What happens when you heat oils? Does heating oil create toxins? Which oils should you use for cooking and which should you avoid? How should you select oils? Like what you hear? Help us out by writing a review at iTunes!
What happens when you heat oils? Does heating oil create toxins? Which oils should you use for cooking and which should you avoid? How should you select oils? Like what you hear? Help us out by writing a review at iTunes!
I’ve talked about the pros and cons of various oils and how to store oils in previous articles but several of you have asked me to talk more specifically about what happens to oils when you heat them up and which ones are safest to cook with. In fact, a few different things can go wrong when cooking with oil.
If you’ve ever put some oil in a skillet to heat and then gotten distracted by a phone call or something on TV, you very likely ended up with a kitchen full of acrid black smoke and a wailing smoke alarm. That is bad. Not only is the oil unusable but the smoke that’s produced when oil is overheated contains harmful chemicals that you don’t want to be breathing in.
Not only do you not want your oil to smoke, ideally you don’t even want it to get hot enough to start changing color, because that is an indication that the oil has started to chemically degrade. When oil starts to break down, free radicals form, along with other harmful compounds.
Different oils have different smoke points, of course. Some oils will start to smoke at just slightly over 200 degrees Fahrenheit; others hold steady past 500 degrees. Obviously, if you’re going to be cooking at high temperatures, you want an oil with a higher smoke point.
Contrary to popular belief, the amount of saturated or unsaturated fat in a cooking oil is not a very good indicator of its smoke point. Grapeseed oil, for example, is very high in polyunsaturated fat and has a very high smoke point, whereas soybean oil, which is also quite high in polyunsaturated fat, has a fairly low smoke point. And coconut oil, which is among the highest in saturated fat, is in the middle of the pack in terms of smoke point.
How pure, or refined, the oil is plays a much bigger role in determining the smoke point. The refining process removes impurities from oil, which generally increases the smoke point. Unrefined (or extra virgin) olive oil, for example, has a smoke point of about 375 degrees F. Refined (or light) olive oil has a smoke point of 465 degrees F or so.
Cheaper oils are refined using a chemical process. For a bit more money, you can buy oils that are refined without chemicals and these will be your best bet. Once an oil has been heated, its smoke point will be lower.
But avoiding smoking oil isn’t all you need to worry about. Oils that are high in polyunsaturated fats (such as corn, soy, sunflower and other seed oils), form a harmful compound called HNE when they’re heated. That happens even in oils that are highly refined and have a high smoke point HNE ends up in the food that are cooked in the oil and is taken up in the body, where it can have damaging effects.
Now I don’t want to over-state the dangers. Your body has an impressive capacity to defend itself against harmful compounds. Good thing, because it’s impossible to completely avoid them. Then again, given the realities of modern life, your defense and detox systems are probably getting a pretty good workout. So, why not minimize our exposure to toxins wherever we can. One way to minimize your exposure to HNE is to avoid cooking highly polyunsaturated oils like corn, soy, and all-purpose “vegetable” oil.
And the longer or more frequently you heat up oil, the more HNE it will contain, which is why it’s really not a good idea to reuse cooking or frying oil. Consider that one more reason to limit your consumption of fried foods. Most restaurants not only fry foods in polyunsaturated oils, but reuse the oil over and over again.
Taking all of this into consideration, here are my recommendations for the best oils to use in the kitchen.
For high-heat cooking, such as frying, searing, grilling, stir-frying, or roasting: I suggest light (or refined) olive oil, avocado oil, clarified butter (also known as ghee), refined palm, or coconut oil. All have a high smoke point and are low in polyunsaturated fats.

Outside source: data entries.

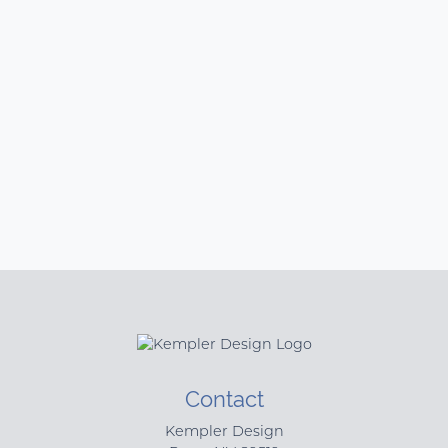
Contact
Kempler Design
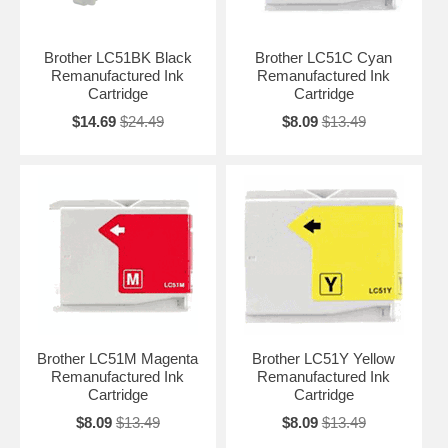
Brother LC51BK Black
Brother LC51C Cyan
Remanufactured Ink
Remanufactured Ink
Cartridge
Cartridge
$14.69
$24.49
$8.09
$13.49
Brother LC51M Magenta
Brother LC51Y Yellow
Remanufactured Ink
Remanufactured Ink
Cartridge
Cartridge
$8.09
$13.49
$8.09
$13.49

For medium-heat cooking, such as gentle sauté, stewing, baking, or braising: Any of the above would work fine. For extra flavor, you could also choose a filtered, extra virgin olive oil.

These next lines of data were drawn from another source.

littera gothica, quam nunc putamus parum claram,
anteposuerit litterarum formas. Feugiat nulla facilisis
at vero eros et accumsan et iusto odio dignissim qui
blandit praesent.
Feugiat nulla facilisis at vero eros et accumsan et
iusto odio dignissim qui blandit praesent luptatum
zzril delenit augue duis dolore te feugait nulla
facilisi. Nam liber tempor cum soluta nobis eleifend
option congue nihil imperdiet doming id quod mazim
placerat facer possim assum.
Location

For use off heat, such as salad dressings or drizzling over a finished dish: For maximum flavor, choose an unfiltered extra virgin olive oil, unrefined or toasted nut and seed oils. If you want a neutral flavor, canola oil would be my choice, because it’s higher in monounsaturated fat and omega 3s than most other vegetable oils.
Unfortunately, even if it never gets near the heat, oil will eventually get rancid just sitting around in your cupboard. In addition to smelling and tasting nasty, rancid oil contains harmful free radicals and shouldn’t be consumed. The more polyunsaturated fat there is in an oil, the faster it will spoil. Another quick and dirty tip is to buy nut and seed oils—which are high in polyunsaturated fat—in small quantities and store them in the fridge. Oils that are lower in polyunsaturated fats, such as like olive, canola, and coconut oil, are fine stored in a cool cupboard.
One thing you really don’t have to worry about is accidentally creating trans fats when cooking. Transforming a regular fat to a trans fat requires more heat and pressure than you’re going to be able to generate in your kitchen.